Bounding box prediction data>
========

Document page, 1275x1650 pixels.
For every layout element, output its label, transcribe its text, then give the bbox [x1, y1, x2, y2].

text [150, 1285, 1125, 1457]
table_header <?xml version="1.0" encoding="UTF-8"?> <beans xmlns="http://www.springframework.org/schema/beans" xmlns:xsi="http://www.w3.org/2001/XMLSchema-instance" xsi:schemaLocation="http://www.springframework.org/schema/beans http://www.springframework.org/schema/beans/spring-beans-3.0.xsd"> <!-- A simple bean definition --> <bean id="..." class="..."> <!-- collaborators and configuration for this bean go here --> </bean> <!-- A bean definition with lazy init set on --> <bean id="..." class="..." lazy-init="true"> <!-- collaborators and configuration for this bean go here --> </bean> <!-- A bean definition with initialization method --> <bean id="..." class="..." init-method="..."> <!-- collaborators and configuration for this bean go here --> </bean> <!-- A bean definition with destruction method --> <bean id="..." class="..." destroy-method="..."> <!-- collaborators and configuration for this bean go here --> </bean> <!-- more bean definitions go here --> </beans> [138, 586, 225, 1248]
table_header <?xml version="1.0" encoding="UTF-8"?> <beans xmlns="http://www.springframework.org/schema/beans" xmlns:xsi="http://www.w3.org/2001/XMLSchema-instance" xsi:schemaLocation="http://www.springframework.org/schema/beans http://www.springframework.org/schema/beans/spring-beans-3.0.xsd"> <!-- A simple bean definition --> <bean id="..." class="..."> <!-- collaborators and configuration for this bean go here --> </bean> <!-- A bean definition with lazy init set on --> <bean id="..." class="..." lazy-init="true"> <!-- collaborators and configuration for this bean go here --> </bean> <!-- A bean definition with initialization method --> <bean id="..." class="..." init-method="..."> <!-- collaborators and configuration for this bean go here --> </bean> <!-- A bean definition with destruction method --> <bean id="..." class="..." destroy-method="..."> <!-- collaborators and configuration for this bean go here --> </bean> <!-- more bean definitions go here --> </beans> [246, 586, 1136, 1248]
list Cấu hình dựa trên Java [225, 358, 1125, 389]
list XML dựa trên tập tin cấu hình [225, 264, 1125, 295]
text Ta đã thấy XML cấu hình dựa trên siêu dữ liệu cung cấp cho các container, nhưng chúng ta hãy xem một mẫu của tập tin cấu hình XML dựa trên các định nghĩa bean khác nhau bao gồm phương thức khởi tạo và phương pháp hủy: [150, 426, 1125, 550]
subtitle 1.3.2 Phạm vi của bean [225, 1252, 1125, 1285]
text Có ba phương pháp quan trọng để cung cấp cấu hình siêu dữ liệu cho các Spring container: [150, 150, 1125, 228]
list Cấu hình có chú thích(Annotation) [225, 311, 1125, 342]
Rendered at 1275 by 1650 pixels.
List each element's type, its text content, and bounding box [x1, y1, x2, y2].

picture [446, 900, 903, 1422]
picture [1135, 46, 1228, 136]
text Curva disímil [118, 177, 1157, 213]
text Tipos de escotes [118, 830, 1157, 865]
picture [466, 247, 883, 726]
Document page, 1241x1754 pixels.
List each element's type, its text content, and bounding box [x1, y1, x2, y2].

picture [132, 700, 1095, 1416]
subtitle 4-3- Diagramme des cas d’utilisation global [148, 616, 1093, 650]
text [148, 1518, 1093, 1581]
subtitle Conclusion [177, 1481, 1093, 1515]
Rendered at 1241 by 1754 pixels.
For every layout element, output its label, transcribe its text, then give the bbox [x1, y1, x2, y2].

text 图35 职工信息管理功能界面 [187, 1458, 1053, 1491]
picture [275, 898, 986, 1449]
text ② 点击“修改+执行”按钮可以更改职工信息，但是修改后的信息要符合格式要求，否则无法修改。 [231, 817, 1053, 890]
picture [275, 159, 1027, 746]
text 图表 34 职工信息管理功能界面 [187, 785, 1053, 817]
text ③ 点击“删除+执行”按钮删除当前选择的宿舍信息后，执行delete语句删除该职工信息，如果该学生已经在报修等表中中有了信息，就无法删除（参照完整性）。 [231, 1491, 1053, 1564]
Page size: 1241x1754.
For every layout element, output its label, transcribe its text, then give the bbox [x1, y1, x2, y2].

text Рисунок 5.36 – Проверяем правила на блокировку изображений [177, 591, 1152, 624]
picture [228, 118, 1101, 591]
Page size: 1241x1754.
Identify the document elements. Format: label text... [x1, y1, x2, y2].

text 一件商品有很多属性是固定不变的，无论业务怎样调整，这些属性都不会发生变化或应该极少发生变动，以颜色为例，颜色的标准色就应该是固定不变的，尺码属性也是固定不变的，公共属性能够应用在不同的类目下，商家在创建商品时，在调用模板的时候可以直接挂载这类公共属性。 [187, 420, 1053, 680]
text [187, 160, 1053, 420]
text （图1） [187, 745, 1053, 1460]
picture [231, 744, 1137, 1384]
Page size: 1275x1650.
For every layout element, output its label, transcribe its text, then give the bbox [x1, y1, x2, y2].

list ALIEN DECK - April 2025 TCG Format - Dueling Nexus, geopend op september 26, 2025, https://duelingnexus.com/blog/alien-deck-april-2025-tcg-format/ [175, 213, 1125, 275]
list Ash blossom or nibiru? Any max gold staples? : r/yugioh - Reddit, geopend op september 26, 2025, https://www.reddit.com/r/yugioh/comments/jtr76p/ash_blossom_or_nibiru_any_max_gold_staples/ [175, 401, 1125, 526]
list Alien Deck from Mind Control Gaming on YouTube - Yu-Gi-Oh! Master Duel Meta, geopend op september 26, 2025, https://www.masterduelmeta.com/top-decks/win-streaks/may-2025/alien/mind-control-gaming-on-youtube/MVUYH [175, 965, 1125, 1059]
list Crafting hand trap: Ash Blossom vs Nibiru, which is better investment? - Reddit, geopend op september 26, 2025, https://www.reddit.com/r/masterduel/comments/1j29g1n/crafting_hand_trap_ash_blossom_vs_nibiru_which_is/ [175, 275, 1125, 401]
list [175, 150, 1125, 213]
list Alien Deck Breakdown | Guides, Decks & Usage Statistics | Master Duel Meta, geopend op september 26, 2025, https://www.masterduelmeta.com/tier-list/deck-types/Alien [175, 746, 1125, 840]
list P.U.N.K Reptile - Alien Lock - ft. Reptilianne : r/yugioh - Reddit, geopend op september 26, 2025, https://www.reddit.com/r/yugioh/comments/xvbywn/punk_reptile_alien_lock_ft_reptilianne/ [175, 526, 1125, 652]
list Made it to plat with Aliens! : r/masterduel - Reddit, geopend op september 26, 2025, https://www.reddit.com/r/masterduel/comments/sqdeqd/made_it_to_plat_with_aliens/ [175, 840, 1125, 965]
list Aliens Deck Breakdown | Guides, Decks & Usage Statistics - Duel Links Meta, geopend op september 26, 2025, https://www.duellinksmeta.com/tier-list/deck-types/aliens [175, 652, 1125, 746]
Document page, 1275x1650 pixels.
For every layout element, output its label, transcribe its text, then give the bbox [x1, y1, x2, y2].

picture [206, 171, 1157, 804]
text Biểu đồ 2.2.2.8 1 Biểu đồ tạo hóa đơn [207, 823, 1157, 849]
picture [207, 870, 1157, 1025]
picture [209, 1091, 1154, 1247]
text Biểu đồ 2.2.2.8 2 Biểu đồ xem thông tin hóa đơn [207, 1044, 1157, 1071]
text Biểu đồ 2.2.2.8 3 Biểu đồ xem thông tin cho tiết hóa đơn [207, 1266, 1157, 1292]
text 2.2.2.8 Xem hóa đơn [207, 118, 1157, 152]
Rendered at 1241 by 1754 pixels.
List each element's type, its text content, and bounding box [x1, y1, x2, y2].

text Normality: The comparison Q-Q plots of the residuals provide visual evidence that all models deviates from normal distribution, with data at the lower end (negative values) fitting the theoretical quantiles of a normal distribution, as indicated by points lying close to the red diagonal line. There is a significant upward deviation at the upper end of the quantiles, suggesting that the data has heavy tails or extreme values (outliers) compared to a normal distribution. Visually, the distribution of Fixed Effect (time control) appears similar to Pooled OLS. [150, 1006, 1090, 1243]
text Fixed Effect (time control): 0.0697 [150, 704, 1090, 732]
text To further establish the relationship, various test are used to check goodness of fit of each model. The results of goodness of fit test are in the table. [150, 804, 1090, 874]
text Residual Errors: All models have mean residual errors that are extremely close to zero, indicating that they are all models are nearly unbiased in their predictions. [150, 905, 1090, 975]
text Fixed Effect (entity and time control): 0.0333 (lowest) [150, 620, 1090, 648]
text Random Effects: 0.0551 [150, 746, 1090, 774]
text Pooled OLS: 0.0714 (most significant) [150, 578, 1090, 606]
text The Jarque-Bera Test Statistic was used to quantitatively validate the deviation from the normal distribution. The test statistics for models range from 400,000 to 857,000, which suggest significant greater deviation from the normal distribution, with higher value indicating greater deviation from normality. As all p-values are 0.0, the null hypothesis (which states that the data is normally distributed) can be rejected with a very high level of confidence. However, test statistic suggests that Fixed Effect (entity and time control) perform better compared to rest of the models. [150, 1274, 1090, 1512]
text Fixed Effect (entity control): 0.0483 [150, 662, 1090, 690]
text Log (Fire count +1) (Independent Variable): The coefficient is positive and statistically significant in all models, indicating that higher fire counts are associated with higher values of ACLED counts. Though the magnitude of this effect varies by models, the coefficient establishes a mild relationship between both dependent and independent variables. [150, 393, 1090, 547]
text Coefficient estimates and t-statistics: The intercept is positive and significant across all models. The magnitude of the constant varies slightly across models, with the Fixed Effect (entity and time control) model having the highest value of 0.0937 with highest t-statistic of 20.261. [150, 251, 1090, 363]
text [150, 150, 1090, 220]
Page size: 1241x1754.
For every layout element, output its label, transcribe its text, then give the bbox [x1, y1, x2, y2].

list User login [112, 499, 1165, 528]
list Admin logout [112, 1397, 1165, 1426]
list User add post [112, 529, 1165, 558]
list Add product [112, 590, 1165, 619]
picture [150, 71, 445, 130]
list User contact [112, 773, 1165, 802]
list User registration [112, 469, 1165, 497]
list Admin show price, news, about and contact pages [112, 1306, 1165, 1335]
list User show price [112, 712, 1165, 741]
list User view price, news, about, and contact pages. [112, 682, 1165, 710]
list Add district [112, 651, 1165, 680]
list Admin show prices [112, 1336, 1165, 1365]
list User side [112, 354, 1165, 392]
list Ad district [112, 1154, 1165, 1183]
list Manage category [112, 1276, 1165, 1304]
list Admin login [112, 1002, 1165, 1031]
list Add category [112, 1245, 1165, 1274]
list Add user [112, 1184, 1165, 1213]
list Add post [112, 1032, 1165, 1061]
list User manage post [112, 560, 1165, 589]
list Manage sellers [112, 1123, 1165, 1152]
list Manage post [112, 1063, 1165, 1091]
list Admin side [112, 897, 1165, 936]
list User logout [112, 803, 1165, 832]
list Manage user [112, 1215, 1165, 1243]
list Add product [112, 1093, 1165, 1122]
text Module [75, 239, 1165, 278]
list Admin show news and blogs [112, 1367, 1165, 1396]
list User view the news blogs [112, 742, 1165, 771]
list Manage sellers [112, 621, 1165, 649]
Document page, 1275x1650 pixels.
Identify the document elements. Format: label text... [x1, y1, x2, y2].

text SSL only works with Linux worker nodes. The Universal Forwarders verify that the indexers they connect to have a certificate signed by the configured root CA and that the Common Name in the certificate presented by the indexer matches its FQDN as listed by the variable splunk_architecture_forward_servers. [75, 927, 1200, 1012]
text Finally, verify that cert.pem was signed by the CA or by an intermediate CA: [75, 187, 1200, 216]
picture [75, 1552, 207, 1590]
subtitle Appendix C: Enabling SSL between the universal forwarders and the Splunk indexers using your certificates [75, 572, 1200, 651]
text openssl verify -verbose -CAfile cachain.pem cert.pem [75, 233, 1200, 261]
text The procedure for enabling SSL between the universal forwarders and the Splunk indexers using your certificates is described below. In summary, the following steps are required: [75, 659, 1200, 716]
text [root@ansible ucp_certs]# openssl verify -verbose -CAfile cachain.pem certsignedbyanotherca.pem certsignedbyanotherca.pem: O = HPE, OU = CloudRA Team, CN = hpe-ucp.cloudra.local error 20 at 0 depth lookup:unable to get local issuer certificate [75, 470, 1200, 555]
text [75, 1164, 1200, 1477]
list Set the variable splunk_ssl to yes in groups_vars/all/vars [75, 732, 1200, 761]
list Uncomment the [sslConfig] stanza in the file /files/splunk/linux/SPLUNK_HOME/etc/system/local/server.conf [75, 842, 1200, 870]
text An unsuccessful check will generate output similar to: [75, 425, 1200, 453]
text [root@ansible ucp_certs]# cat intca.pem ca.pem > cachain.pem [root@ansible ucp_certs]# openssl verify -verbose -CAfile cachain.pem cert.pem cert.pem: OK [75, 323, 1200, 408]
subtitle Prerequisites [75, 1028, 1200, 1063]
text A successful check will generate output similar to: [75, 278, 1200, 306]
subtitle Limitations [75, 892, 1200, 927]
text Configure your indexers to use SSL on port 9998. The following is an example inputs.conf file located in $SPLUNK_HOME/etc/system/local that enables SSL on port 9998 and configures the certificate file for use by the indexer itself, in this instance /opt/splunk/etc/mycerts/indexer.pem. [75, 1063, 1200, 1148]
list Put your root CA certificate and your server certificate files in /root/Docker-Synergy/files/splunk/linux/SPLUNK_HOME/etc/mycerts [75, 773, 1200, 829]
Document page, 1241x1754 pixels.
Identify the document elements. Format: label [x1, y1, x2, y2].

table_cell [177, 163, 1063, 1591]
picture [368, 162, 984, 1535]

========

Instruction>
Write down every line of the data above that includes the string "cung".

Answer to the exercise>
text Ta đã thấy XML cấu hình dựa trên siêu dữ liệu cung cấp cho các container, nhưng chúng ta hãy xem một mẫu của tập tin cấu hình XML dựa trên các định nghĩa bean khác nhau bao gồm phương thức khởi tạo và phương pháp hủy: [150, 426, 1125, 550]
text Có ba phương pháp quan trọng để cung cấp cấu hình siêu dữ liệu cho các Spring container: [150, 150, 1125, 228]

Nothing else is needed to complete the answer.